[Source data]

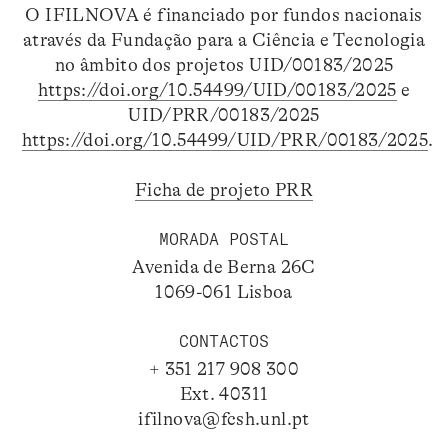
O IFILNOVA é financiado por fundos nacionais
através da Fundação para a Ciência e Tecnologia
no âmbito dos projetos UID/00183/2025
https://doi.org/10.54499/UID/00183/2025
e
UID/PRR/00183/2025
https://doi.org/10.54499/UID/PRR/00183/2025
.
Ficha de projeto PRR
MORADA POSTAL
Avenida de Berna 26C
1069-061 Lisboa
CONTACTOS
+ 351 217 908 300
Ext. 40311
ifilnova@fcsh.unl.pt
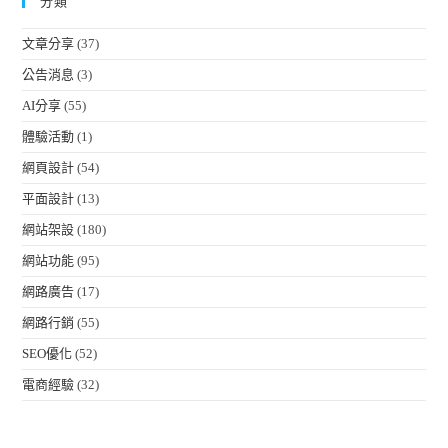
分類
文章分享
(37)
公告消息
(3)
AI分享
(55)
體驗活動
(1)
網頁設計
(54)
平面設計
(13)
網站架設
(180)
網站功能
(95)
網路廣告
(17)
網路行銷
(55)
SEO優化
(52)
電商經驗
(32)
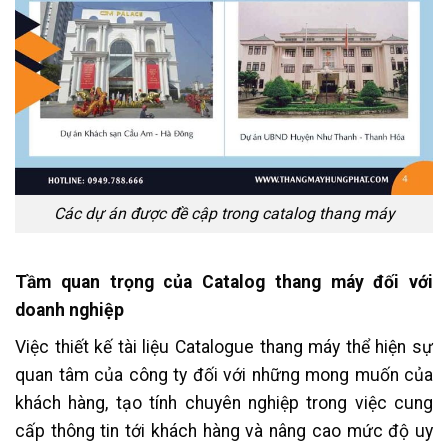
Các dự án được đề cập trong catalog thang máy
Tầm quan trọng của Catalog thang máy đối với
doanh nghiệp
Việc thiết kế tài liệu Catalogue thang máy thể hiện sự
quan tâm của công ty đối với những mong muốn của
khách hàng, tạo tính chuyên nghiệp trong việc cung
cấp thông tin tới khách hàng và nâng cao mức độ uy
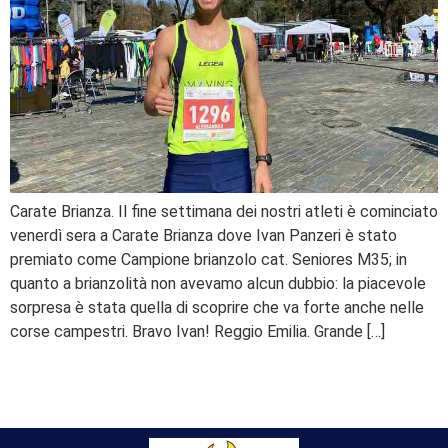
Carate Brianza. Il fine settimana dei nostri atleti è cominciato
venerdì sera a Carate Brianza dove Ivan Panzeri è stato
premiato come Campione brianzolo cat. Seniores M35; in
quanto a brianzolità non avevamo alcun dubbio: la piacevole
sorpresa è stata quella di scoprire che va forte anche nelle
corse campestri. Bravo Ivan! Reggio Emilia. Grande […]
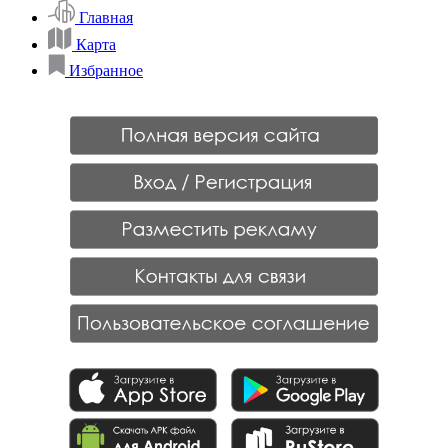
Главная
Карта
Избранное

...

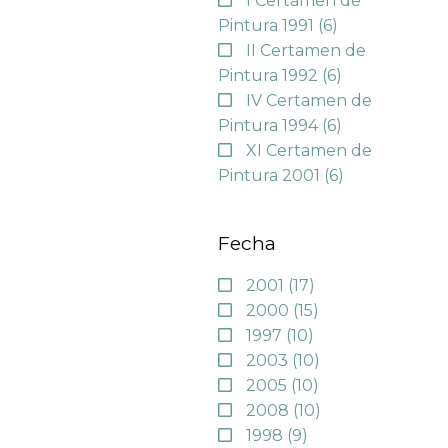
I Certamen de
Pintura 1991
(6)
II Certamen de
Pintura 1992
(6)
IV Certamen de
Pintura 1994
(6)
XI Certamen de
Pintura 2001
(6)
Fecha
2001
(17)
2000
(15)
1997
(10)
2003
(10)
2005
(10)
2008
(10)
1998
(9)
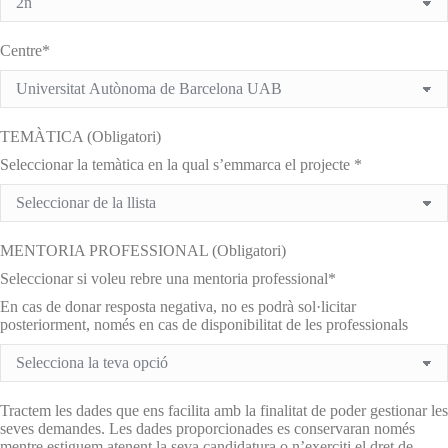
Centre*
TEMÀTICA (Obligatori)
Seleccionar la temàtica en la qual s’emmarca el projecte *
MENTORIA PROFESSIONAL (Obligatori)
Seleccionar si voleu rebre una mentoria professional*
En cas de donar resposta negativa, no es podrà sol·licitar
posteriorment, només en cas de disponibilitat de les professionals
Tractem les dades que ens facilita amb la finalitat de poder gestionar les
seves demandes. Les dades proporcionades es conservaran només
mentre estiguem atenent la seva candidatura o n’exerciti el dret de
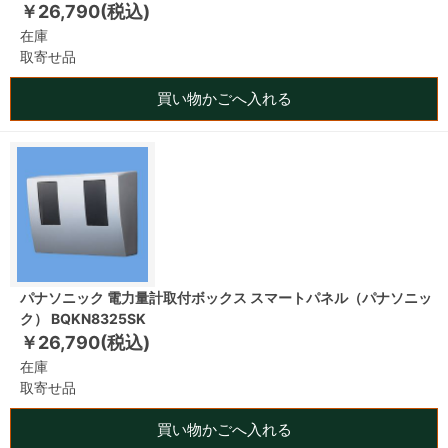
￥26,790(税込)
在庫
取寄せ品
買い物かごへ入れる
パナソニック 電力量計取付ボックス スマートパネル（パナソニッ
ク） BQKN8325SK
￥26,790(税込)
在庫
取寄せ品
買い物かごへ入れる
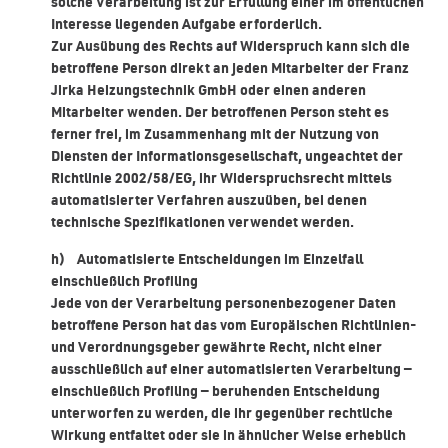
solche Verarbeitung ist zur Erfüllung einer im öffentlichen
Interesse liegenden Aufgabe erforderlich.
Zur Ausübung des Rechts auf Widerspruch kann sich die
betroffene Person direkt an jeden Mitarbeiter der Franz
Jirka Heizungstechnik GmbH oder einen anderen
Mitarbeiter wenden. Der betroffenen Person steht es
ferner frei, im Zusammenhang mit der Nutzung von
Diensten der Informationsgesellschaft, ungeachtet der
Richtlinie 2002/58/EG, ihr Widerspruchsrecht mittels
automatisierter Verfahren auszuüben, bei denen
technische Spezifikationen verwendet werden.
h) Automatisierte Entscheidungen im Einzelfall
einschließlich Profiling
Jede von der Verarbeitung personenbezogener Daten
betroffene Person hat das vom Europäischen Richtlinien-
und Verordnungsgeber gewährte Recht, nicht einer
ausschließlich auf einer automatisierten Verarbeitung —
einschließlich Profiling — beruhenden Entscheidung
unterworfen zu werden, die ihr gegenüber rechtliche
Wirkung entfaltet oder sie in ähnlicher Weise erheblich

[Exercise aim] Rewrite the lines starting at the one containing "Các dự án được đề cập trong catalog thang máy" and ending at the one containing "corse campestri. Bravo", switching "atleti" to "corridori" and keeping everything else the same, with the pictures left out.

[Solution to the problem]
Các dự án được đề cập trong catalog thang máy
Tầm quan trọng của Catalog thang máy đối với
doanh nghiệp
Việc thiết kế tài liệu Catalogue thang máy thể hiện sự
quan tâm của công ty đối với những mong muốn của
khách hàng, tạo tính chuyên nghiệp trong việc cung
cấp thông tin tới khách hàng và nâng cao mức độ uy
Carate Brianza. Il fine settimana dei nostri corridori è cominciato
venerdì sera a Carate Brianza dove Ivan Panzeri è stato
premiato come Campione brianzolo cat. Seniores M35; in
quanto a brianzolità non avevamo alcun dubbio: la piacevole
sorpresa è stata quella di scoprire che va forte anche nelle
corse campestri. Bravo Ivan! Reggio Emilia. Grande […]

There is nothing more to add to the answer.